Like previous churches, the Lord had a few things against this church. The problem was that the elders of the church “allowed that women Jezebel, who calls herself a prophetess, to teach and beguile My servants to commit sexual immorality and to eat things sacrificed to idols” (2:20). Apparently there was a strong woman in the church who considered herself a prophetess, was nicknamed Jezebel, and took an active teaching role in the church. She taught an “alternative lifestyle” to the Lord’s servants by advocating that they attend memorial meals for the dead and engage in sexual immorality. Several things should be noted here. First, there were godly prophetesses in the early church and women that exercised the gift of prophecy (Anna – Luke 2:36; the daughters of Philip – Acts 21:9; 1 Cor.11: 5). Second, Jezebel’s teaching was clearly contrary to the clear injunction by the Apostle Paul for women not to teach and have authority over men (1 Tim. 2:12). Third, whether this woman was a believer or not is debatable. If she was a believer, she was about to come under the severe hand of God’s chastening (1 Cor. 11:30; Heb. 12:5, 6).
The parallels between this unknown woman and her namesake Jezebel are striking. This woman had an unusually strong influence in the church at Thyatira just as Jezebel had a strong influence over her husband Ahab as well as over Israel’s public policy (1 Kings 16:31-33; 21:25,26). Both women lead their people into idolatry (1 Kings 18:4, 19), and both women lead their people into sexual immorality (2 Kings 9:22,30; cf. Jer. 4:30; Nah. 3:4).
The Lord had given this woman time to repent of her immoral sexual behavior, but she refused. She enjoyed the pleasures of sin … for a season. The Lord lowered His heavy hand of chastening upon her and threatened her with death. “Indeed, I will cast her into a sickbed” (2:22). Some have taken the word “sickbed” to mean “funeral bier or bed laid on a bier” (Hort 1908:30). If the reference in indeed to the funeral bier the Lord, in essence, is saying: “Jezebel, since you like going to memorial meals for the dead so much and engaging in sexual immorality, fine. Now all the pagans in Thyatira and the surrounding villages will attend your memorial meal for the dead! Prepare to die!” A number of Roman sarcophagi depict the funeral bier on them. Two examples are one that was excavated in Antioch-on-the-Orontes and another that is in the Vatican Museum.
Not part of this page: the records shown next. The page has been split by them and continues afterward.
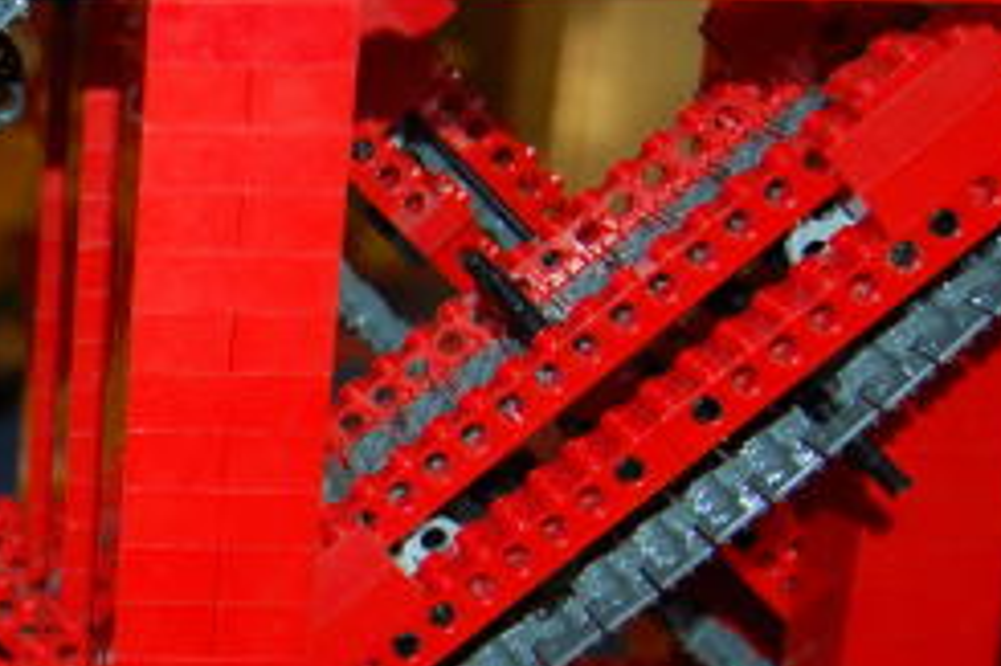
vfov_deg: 14.4
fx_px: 2612
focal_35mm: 94
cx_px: -249
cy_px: 556
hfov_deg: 20.1
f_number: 4
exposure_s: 1/60
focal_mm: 24
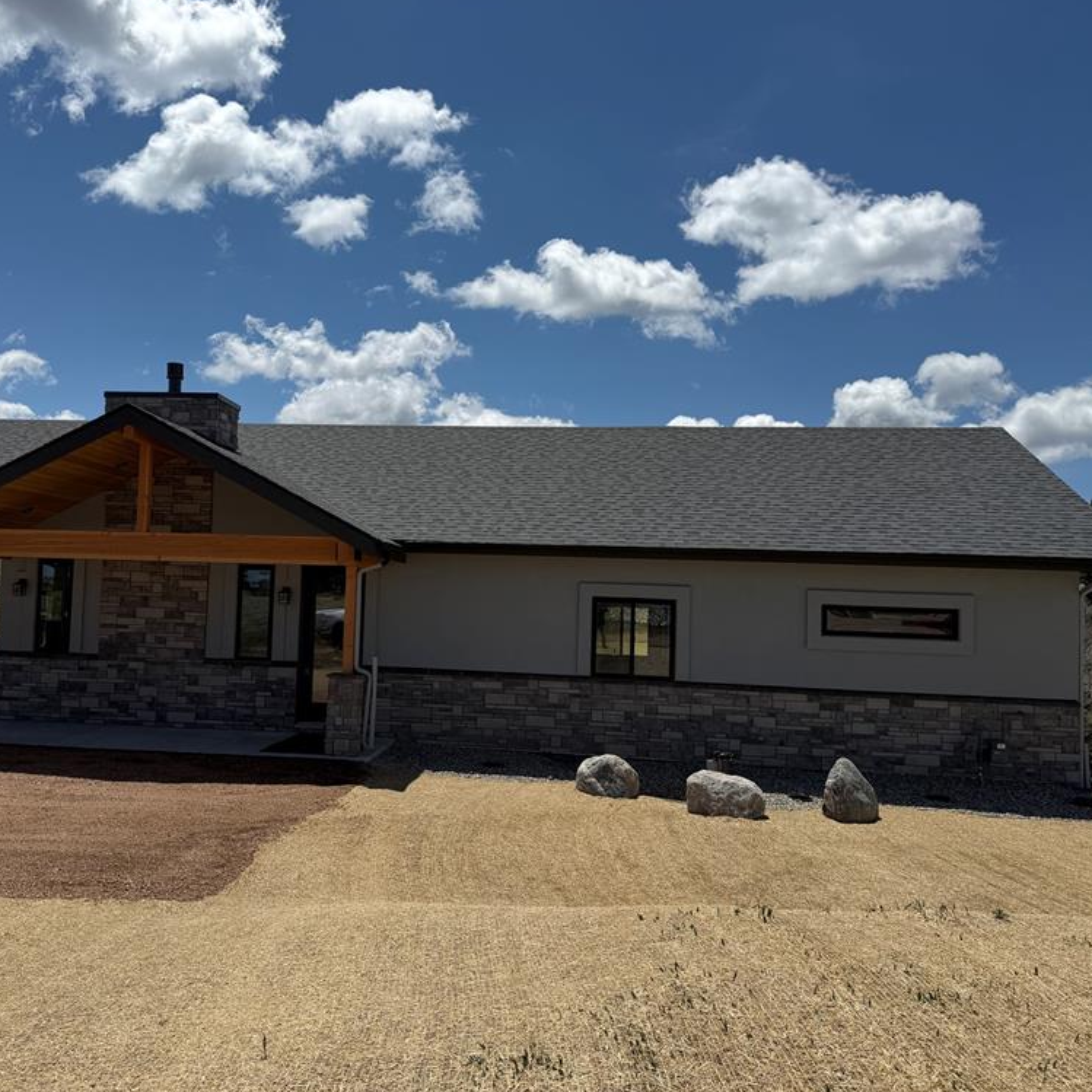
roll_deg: -1.3
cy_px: 543
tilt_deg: +2.3
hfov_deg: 55.2
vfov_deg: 55.6
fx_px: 1035
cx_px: 434
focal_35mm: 29
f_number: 1.78
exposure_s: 1/9091
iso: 80
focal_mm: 6.76
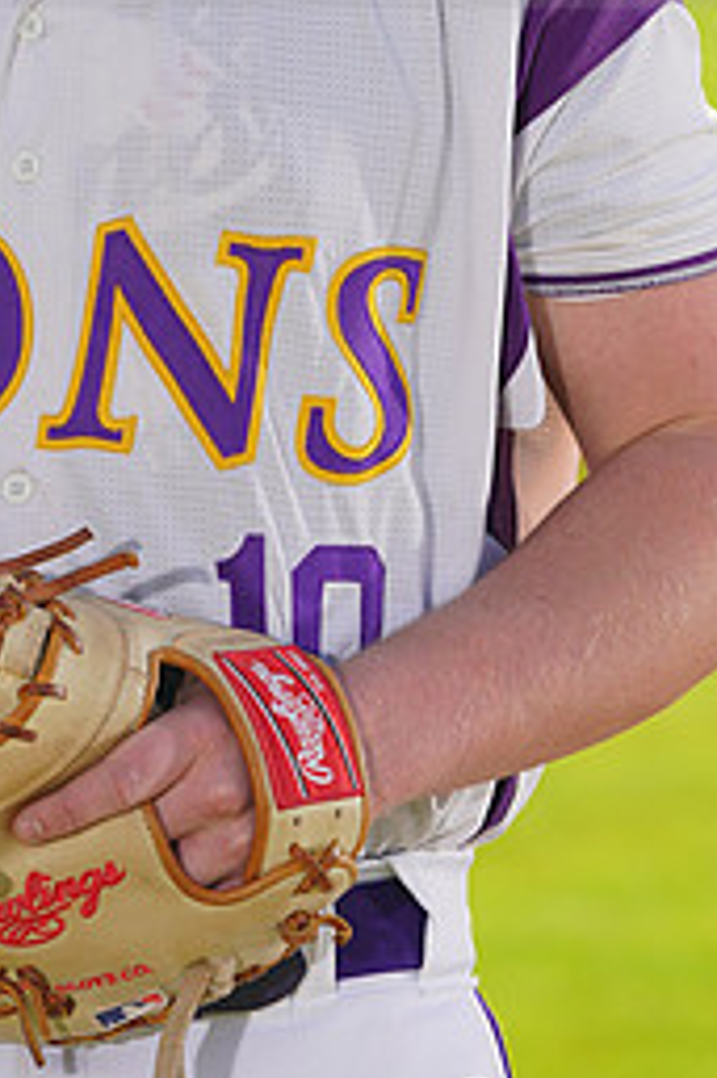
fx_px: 14119
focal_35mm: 472
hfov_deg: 2.9
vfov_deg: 4.4
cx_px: 23
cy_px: -126
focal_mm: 209
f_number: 8
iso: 100
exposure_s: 1/250
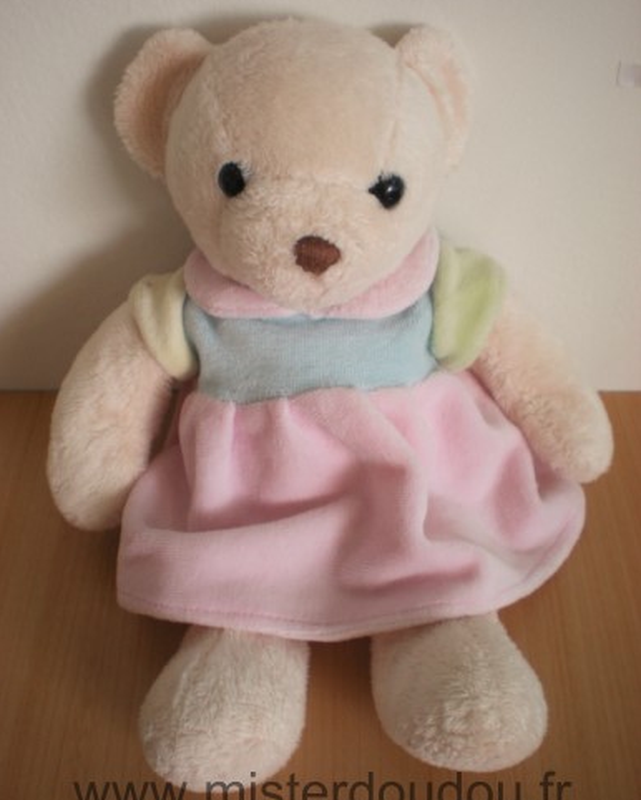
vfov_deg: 45.8
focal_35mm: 40
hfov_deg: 37.4
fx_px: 948
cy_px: 393
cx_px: 320
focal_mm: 6.3
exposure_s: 1/60.2
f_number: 3.1
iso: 111
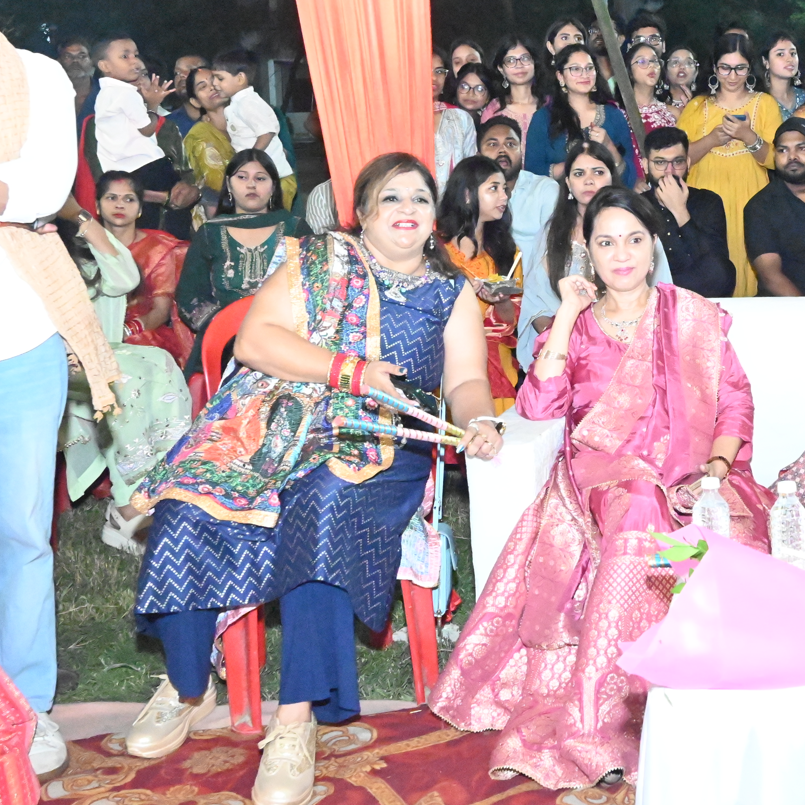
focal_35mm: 55
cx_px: 682
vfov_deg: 31.1
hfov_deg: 30.2
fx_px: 1442
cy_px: 340
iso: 25600
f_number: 7.1
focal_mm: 23
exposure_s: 1/125
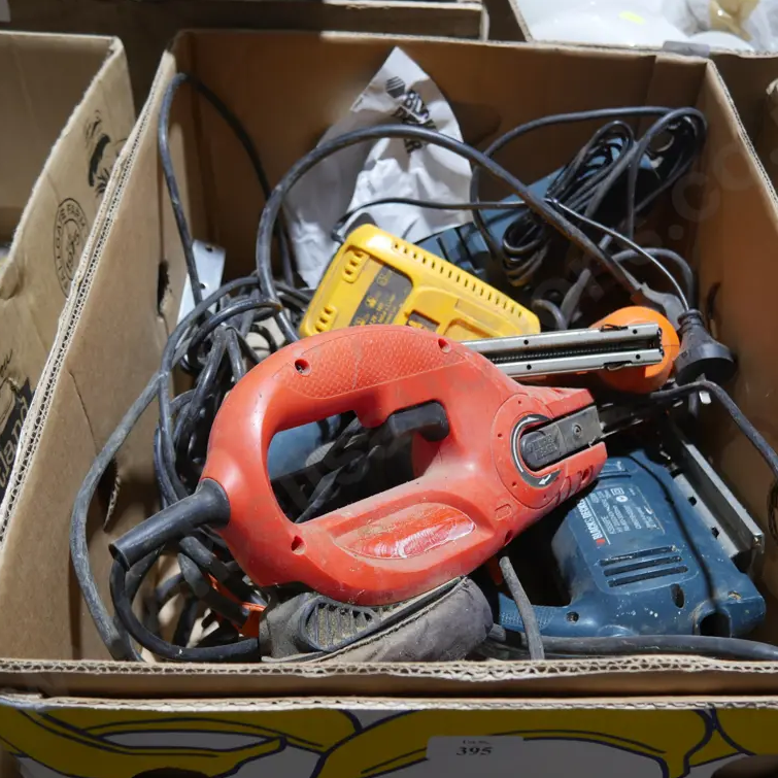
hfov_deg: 46.0
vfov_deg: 46.0
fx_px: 915
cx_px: 432
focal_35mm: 36
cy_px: 394
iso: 400
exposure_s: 1/60
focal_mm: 15
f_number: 3.6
The Lord will use this severe chastening as an example to the other churches in the area (and us today). The One who had the “eyes like a flame of fire” (2:18) is the “one who searches the mind and heart” (2:23). He encourages the rest of the church to “hold fast what you have till I come” (2:24). The hope of the Lord’s return should be a purifying hope (I John 3:1-3). He then holds out the promise to the Overcomers that they will reign with Christ and have authority over the nations (2:26-29; cf. Ps. 2:8, 9; 2 Tim. 2:11-13).
This article dealt with understanding the phrase “meat offered to idols” in two of the letters that the Lord Jesus addresses to seven churches in Asia Minor at the end of the First century. Dr. Charles A. Kennedy has set forth, in my opinion, the best explanation for the phrase “meat offered to idols”. The phrase should be understood as a memorial meal for the dead that sometimes degenerates into an immoral affair. If this understanding is correct, the interpretation will help clarify the message of the letters to the churches at Pergamos and Thyatira.